Мы с женой зашли к нему вечером 10 октября. Уайтхолл-Корт кишмя кишел репортерами; двое из них снимали Шоу со вспышкой. Но общее возбуждение уже спадало и нам удалось насладиться спокойной беседой. Хозяин был в постели. Так хорошо он не выглядел уже много лет: розовощекий, словно младенец. Казалось, падение пошло ему только на пользу. Говорил он весьма энергично, хотя его нижний зубной протез покоился на столике у изголовья. К стене, где стояла кровать, были прислонены костыли, которыми он пользовался в 1898 году, после тогдашнего падения, и которые теперь снова понадобились.
Целью моего визита было узнать какие-нибудь новые подробности о Кейре Харди. Мне был заказан сценарий о его жизни. Уходя от Шоу, мы знали новые подробности не только о Харди, но и о сэре Эдуарде Грее, о Рамзее Макдональде, о Наполеоне, Веллингтоне и фельдмаршале Монтгомери, о Томасе Эдуарде Лоренсе и Томе Пейне.

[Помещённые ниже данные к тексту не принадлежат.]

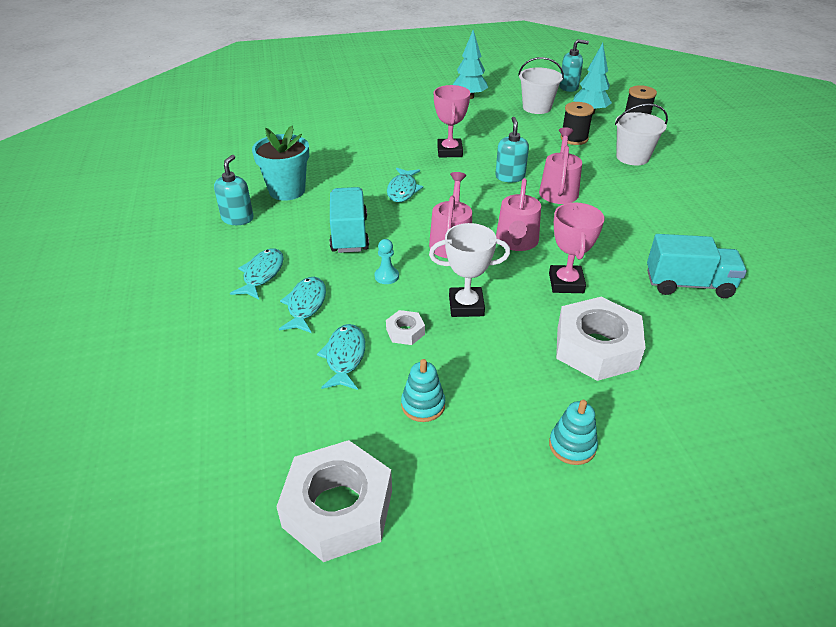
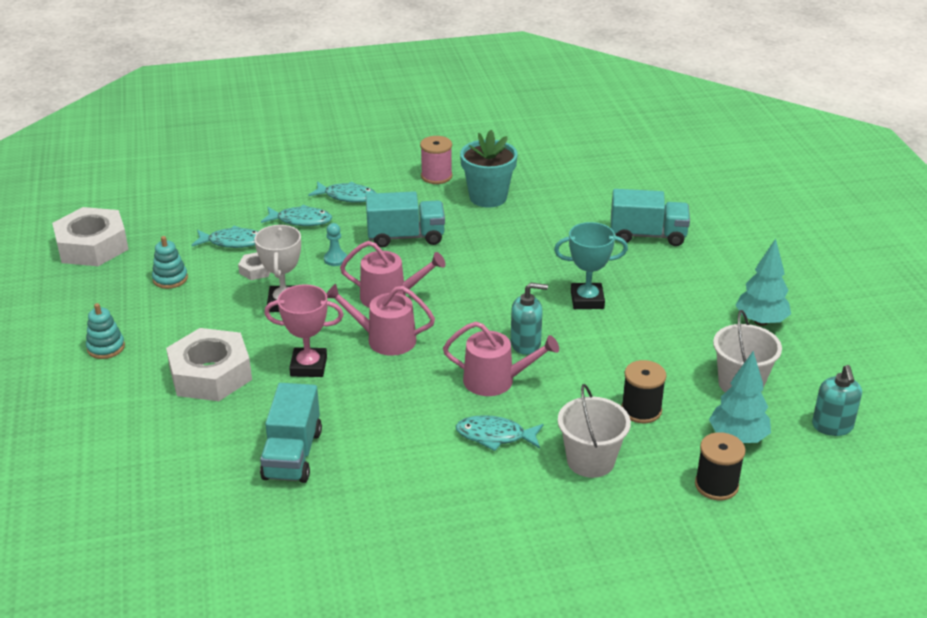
camera: 90 degrees right, 5 degrees down
(237, 218) = (436, 176): turquoise soap dispenser -> pink spool
(362, 125) = (647, 235): none -> turquoise truck
(403, 190) = (491, 266): turquoise fish -> turquoise fish (495, 436)
(449, 151) = (587, 300): pink trophy -> turquoise trophy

— Англичане, — сказал Шоу, — нация любителей, а не профессионалов. И английские генералы и английские писатели — все любители.
Я заметил:
— Потому-то мы выиграли столько войн и создали величайшую в мире литературу.
Предупреждая неизбежные возражения, не переводя дух, я спросил, о чем говорил с ним Монтгомери.

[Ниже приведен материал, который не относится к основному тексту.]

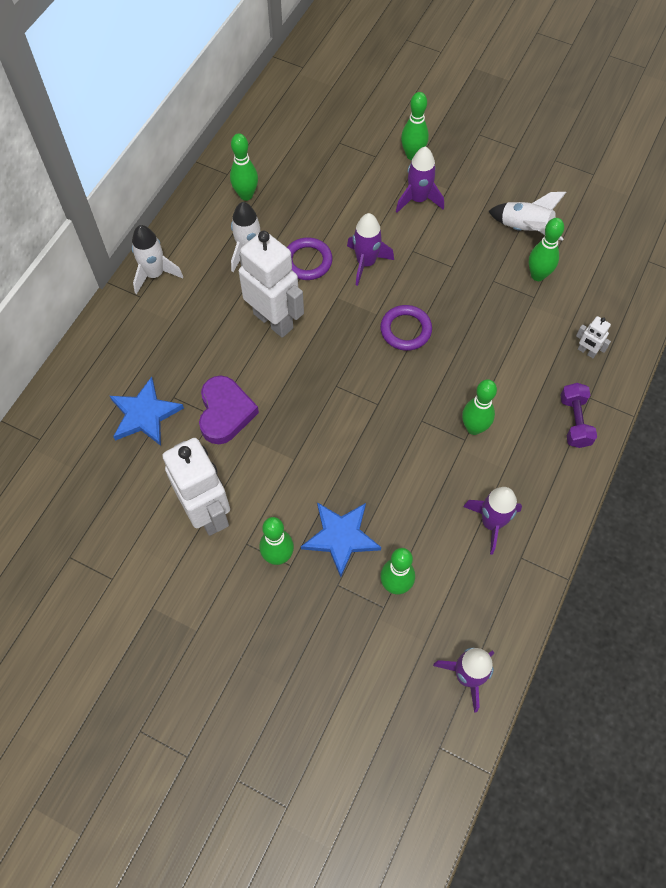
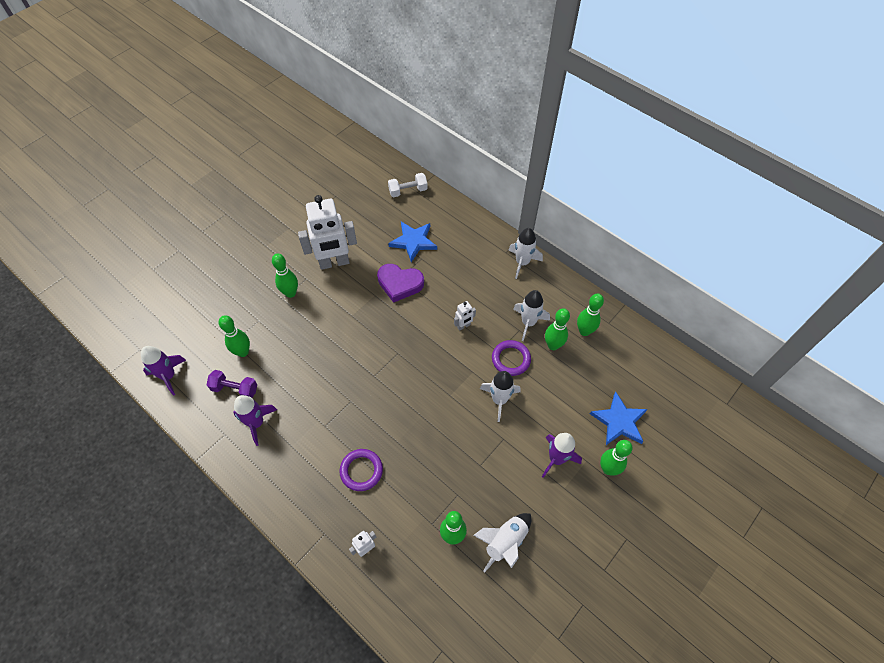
camera: 105 degrees right, 5 degrees down
(43, 449) = (408, 191): none -> white dumbbell
(273, 320) = (463, 326): white robot -> white robot, size x0.43
(341, 537) = (287, 329): blue star -> blue star (619, 421)
(366, 263) = (499, 400): purple rocket -> white rocket
(405, 330) = (429, 412): purple ring -> purple ring (361, 471)
(474, 428) = (331, 435): green bowling pin -> green bowling pin (553, 345)
(574, 421) = (308, 512): purple dumbbell -> purple dumbbell (235, 389)

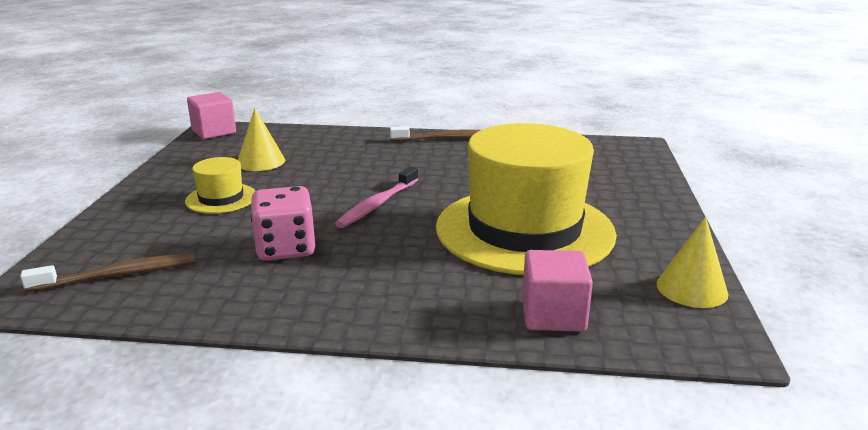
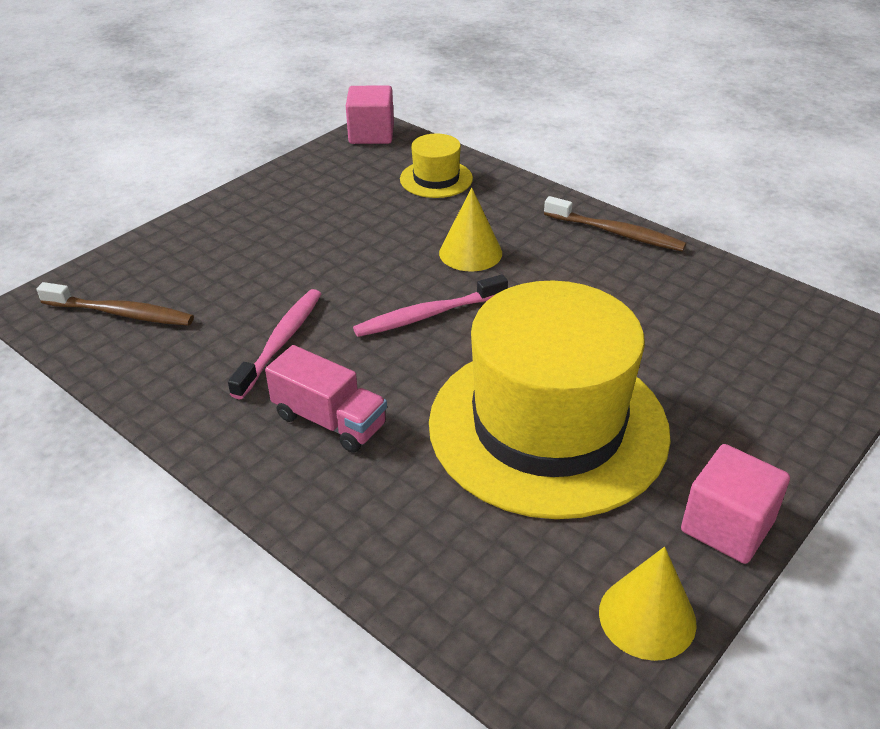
camera: 35 degrees right, 15 degrees up
(221, 198) = (288, 243): yellow hat -> yellow hat (436, 179)
(261, 161) = (374, 200): yellow cone -> yellow cone (470, 253)
(286, 248) = (281, 342): pink dice -> pink toothbrush
(380, 275) = (329, 420): none -> pink truck
(553, 315) = (441, 566): pink cube -> pink cube (727, 526)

— Это я с ним говорил. Он хотел узнать, какого я мнения об английском генералитете. Я ответил, что такой штуки нет и не было. Был Хег, был Монтгомери. И еще я добавил, что есть два типа генералов: следующие законам военного искусства и нарушающие эти законы, профессионалы и любители, Наполеон и Веллингтон. Монтгомери намекнул на то, что он, как и Веллингтон, следует своим собственным законам. Он сказал еще, что хотел бы уничтожить войну.
— Какая неблагодарность! Что если бы писатель, своей славой обязанный перу, сказал бы: хочу уничтожить сочинительство?! А похож Монтгомери чем-нибудь на Томаса Эдуарда Лоренса?

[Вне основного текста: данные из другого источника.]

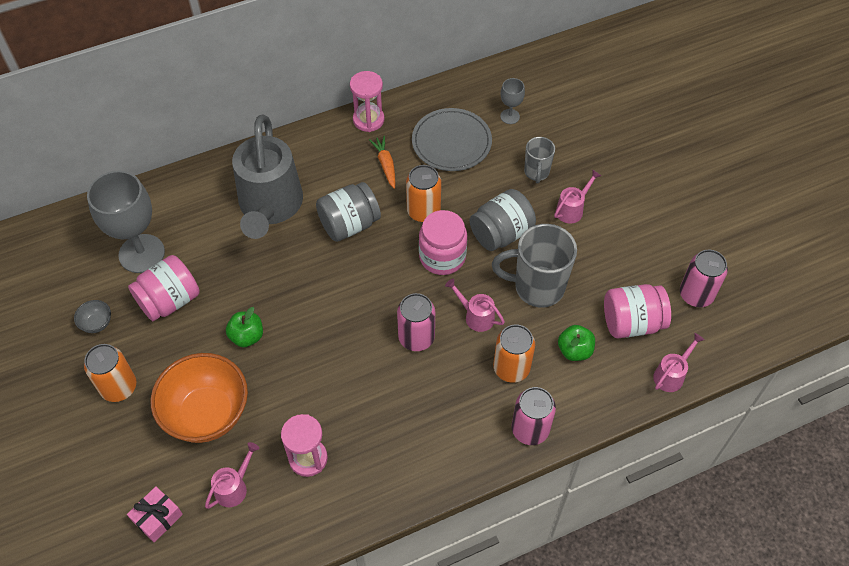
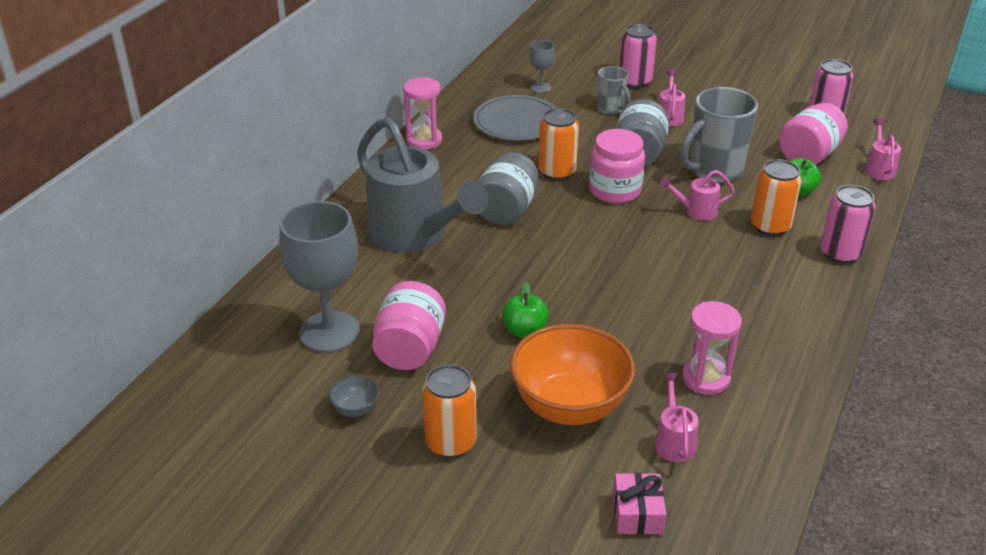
camera: 40 degrees left, 20 degrees down
(385, 165) = (481, 160): orange carrot -> none
(416, 337) = (671, 249): pink can -> pink can (635, 81)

— Нисколько! Лоренс был чистой воды актером. За несколько недель до его гибели я спросил жену (Лоренс был ее близким другом), отчего его так давно у нас не было, и выслушал в ответ: «Но он ведь такой несносный обманщик!»
Я был несколько удивлен, что Шоу не заговаривает о моей вышедшей в июне биографии Уайльда. Раньше он всегда интересовался моими жизнеописаниями, довольно подробно их со мной обсуждал. По крайней мере трижды он всячески старался отговорить меня от работы над биографией Уайльда. Отчасти это молено было объяснить тем, что он связал себя хвалебным отзывом, который дал книге Фрэнка Харриса, в высшей степени недобросовестной. Здесь были замешаны pi искренняя неприязнь к Уайльду и ревность к нему. Я лишь однажды заметил в поведении и речи Шоу следы непритворной враждебности: как раз когда говорили о его знаменитом соотечественнике. Я послал Шоу свою книгу. Боюсь он разве что подержал ее в руках. Его молчание меня поэтому и обескуражило: он так нахваливал книгу Харриса, что теперь ему пришлось бы сознаться во всех глупостях, которые он наплел. Такая самоотверженность не под силу любому смертному, а уж Шоу-то частыми раскаяниями не страдал.
Неприязнь к Уайльду отшибла у Шоу память. Он, скажем, сохранил для потомства тот факт, что их личные отношения были не свободны от трений, хотя они признавали литературное дарование друг друга; что когда Уайльд был приговорен к тюремному заключению, именно Шоу составил петицию о его освобождении, что в последние годы жизни Уайльда они обменялись надписанными экземплярами книг. Но разве можно было дождаться от Шоу рассказа о том, как никому не известный автор послал знаменитому Уайльду «Квинтэссенцию ибсенизма» и «Дома вдовца» и получил от Уайльда письма с горячим одобрением его сочинений?